I thought I’d post a couple of comments I made at Brussels Journal about the slow-motion war being carried out by European elites against their own societies and people. The first is more or less self-explanatory:
Just a minor rant on “multiculturalism”:
Naturally, it can’t exist as a situation in which several cultures exist intermingled with equal status. After all, a “culture” consists among other things in attitudes, expectations and understandings that are taken for granted, so they can be relied on to order social existence, and no such things can exist unless there is a particular culture that is authoritative.
The point of “multiculturalism” though is not to give favors to minority cultures but to use the presence of minority cultures and the dogma of equality to disrupt and suppress the local inherited dominant culture, so it can’t function and society becomes purely an aggregate of individuals whose social existence depends wholly on their status as units of production and consumption in an overall system understood by its promoters as supremely rational. Whether rational or not, that system is in any case supremely easy to administer and manipulate because the people has been destroyed as a people, and so lacks all loyalties, standards and understandings of its own and thus the ability to think or act independently.
The response of the French authorities and mainstream journalists to the riots reflects such an understanding of multiculturalism: the problem, they say, is that the “youths” haven’t been integrated into the overall rational system of production and consumption, partly because the authorities haven’t done enough, they haven’t asserted their supremacy over all social relations with sufficient vigor, and partly because too many of the older things that once made up France have been permitted to survive. The solution, it is said, is therefore forcible therapy—help the “youths” integrate, and destroy the old French particularities (“bigotries”) that interfere with that integration.
The youths are thus in effect acting as shock troops in a continuing revolution carried out by European elites against their own people. That is the fundamental reason the riots have not been suppressed.
It did seem remarkable, I think, that the French establishment and Western commentators generally allied themselves with the rioters, and treated France and the French as the problem to be overcome. The second comment was in response to a bit on some comments from Estonian officials about how their fellow-countrymen ought to get with the EU program:
This sort of thing seems largely a matter of where the Finance Minister and former Foreign Minister find their identity and so the point of view from which they look at things.
It seems clear that they look at themselves most basically as top-level functionaries and not as Estonians.

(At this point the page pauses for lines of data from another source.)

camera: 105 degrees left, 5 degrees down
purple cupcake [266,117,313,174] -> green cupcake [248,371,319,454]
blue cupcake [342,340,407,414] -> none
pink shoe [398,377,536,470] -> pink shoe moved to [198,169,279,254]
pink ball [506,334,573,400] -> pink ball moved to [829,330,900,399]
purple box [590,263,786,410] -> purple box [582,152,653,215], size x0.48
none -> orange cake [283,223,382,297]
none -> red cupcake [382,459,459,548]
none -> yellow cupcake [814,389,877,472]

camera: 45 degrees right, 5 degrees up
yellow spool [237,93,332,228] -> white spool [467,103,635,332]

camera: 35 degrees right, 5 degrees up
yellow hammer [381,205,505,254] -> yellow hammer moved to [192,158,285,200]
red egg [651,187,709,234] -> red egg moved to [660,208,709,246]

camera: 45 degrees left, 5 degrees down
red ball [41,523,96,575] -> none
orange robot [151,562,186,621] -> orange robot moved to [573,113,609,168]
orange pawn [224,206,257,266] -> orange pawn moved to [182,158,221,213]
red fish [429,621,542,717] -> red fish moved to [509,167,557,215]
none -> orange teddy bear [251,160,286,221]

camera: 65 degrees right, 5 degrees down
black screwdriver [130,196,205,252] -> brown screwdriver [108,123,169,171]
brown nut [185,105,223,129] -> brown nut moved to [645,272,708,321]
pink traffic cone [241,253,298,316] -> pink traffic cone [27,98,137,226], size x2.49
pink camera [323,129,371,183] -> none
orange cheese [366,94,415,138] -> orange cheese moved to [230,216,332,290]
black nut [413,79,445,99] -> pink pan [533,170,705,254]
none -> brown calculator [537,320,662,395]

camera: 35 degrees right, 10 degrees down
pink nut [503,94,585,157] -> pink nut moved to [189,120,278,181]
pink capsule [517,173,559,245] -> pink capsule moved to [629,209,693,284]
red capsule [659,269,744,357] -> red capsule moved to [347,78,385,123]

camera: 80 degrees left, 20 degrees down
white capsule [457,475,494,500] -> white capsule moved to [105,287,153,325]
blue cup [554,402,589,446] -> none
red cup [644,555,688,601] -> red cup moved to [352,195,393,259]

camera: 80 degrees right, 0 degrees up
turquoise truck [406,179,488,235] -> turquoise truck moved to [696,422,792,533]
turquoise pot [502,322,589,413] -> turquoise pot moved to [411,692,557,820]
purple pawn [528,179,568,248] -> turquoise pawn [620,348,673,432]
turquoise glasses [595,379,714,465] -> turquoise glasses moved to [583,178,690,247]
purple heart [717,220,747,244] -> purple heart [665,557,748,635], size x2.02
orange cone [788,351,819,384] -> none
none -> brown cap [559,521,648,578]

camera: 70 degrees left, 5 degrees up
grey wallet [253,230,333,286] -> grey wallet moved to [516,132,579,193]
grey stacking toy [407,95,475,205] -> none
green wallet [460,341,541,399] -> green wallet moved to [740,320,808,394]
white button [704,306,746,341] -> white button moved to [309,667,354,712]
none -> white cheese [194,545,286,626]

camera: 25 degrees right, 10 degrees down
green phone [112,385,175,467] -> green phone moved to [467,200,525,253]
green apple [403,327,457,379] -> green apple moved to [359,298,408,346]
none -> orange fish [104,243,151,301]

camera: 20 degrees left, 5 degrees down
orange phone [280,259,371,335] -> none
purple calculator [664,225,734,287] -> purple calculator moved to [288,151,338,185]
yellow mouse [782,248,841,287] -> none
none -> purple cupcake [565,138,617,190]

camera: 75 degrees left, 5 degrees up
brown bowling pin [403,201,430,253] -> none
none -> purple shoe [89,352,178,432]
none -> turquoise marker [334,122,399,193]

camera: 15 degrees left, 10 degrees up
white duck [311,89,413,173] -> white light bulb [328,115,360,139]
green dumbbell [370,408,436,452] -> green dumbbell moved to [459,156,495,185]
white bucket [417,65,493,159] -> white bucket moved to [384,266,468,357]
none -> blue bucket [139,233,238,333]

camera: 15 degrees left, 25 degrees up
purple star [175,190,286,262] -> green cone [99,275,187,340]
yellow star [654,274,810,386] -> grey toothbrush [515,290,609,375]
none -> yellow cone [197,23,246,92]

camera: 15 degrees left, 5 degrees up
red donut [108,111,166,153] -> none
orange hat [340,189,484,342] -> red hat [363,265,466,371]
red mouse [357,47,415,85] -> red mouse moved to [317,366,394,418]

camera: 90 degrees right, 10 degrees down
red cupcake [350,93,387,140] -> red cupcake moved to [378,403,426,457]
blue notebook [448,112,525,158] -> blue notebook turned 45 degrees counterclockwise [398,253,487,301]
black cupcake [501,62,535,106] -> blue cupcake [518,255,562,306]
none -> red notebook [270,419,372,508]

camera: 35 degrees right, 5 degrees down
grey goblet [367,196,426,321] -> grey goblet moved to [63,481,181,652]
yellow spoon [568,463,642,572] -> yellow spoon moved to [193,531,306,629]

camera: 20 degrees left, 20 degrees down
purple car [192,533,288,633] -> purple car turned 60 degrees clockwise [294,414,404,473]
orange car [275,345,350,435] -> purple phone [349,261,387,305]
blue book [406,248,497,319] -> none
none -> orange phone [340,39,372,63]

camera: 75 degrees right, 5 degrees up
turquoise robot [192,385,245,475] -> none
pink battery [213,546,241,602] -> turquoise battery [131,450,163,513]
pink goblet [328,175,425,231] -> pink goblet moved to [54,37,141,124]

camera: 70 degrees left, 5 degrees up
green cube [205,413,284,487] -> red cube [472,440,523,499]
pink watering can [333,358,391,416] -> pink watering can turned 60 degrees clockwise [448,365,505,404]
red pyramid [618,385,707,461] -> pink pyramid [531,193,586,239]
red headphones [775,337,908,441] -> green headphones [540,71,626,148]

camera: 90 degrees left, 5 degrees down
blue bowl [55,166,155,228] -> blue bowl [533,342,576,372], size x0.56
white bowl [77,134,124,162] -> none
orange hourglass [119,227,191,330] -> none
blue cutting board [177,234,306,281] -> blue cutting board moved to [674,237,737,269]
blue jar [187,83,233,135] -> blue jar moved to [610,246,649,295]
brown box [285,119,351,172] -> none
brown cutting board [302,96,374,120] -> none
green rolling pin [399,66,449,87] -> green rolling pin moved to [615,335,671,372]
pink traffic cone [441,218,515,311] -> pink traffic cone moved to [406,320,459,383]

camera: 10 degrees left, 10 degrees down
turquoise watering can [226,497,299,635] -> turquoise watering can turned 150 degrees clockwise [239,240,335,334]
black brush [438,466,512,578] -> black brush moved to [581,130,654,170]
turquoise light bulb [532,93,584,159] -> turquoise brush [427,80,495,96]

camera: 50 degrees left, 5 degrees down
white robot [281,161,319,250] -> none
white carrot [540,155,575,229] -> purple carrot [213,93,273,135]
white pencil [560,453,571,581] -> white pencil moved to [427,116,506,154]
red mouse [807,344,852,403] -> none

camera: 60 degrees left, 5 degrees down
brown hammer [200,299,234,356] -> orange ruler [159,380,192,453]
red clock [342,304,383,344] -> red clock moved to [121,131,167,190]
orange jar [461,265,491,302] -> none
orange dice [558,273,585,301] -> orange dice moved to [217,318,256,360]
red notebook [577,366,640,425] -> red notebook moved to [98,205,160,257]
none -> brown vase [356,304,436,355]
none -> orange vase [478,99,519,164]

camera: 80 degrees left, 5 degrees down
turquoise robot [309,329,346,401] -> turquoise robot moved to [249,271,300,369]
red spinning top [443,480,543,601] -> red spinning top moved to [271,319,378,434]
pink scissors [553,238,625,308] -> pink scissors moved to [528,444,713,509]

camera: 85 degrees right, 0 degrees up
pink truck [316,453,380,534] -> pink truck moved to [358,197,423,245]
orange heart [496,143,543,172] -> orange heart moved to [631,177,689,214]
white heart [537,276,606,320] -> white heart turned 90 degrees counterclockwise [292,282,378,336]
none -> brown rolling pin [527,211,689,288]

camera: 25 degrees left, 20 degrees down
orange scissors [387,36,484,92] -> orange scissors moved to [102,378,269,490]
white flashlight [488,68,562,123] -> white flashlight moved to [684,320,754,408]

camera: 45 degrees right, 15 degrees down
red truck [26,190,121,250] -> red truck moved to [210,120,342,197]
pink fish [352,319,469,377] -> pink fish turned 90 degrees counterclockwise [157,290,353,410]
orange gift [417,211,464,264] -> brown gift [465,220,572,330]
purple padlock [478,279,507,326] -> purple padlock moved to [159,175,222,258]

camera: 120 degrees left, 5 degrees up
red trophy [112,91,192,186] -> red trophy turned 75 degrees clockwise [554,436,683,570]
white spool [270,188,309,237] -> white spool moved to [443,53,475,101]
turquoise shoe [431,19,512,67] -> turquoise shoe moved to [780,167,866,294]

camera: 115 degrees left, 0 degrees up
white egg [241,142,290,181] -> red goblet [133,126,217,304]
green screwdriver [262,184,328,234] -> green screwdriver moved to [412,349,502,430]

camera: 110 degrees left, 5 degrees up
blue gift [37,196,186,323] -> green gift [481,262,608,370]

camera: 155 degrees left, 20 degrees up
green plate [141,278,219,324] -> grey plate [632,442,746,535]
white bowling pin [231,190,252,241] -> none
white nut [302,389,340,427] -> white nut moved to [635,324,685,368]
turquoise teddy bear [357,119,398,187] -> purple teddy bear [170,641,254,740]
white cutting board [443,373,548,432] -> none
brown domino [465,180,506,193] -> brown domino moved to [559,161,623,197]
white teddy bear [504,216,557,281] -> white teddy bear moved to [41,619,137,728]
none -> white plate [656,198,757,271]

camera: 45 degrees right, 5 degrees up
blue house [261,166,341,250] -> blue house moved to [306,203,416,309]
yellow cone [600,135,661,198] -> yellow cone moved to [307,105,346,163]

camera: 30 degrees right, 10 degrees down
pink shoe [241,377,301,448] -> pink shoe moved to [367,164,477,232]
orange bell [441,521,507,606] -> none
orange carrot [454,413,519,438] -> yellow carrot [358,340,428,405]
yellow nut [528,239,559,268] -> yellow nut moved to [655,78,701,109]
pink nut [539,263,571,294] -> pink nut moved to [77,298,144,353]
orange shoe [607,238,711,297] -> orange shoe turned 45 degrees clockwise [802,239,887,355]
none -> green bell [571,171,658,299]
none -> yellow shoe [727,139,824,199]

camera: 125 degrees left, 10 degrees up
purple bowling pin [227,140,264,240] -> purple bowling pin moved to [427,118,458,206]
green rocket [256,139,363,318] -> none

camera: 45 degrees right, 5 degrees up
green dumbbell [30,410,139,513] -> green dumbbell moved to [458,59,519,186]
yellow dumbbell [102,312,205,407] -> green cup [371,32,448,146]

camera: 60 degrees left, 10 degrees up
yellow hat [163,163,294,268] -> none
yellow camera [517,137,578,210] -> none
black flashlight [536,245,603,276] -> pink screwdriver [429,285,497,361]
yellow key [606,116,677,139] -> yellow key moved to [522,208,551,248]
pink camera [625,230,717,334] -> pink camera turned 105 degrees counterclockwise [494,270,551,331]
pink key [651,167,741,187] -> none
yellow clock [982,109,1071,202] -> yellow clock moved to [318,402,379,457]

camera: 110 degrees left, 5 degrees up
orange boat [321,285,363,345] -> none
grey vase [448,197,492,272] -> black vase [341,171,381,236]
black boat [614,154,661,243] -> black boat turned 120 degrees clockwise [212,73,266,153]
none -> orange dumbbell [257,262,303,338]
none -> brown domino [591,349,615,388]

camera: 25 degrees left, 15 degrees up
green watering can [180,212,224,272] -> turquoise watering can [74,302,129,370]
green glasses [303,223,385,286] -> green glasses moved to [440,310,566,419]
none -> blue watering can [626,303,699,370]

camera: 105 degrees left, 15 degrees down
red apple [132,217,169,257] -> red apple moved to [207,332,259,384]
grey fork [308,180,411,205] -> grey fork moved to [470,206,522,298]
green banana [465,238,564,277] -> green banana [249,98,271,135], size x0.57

As such, they take the TLF point of view, watch out for the collective interest of TLFs, and think it’s quite clear that the most important thing Estonia or anybody else can possibly do is bring everything in line with what’s wanted by the international TLF union, otherwise known as the EU. After all, the whole point of the communitarian spirit is that it sets TLFs free from boring local influences and lets them run everything just as they think it should be run.
One might ask why Estonians generally should look at things that way. Admittedly the TLFs are experts and know better, but don’t other things, basic loyalties for example, sometimes count?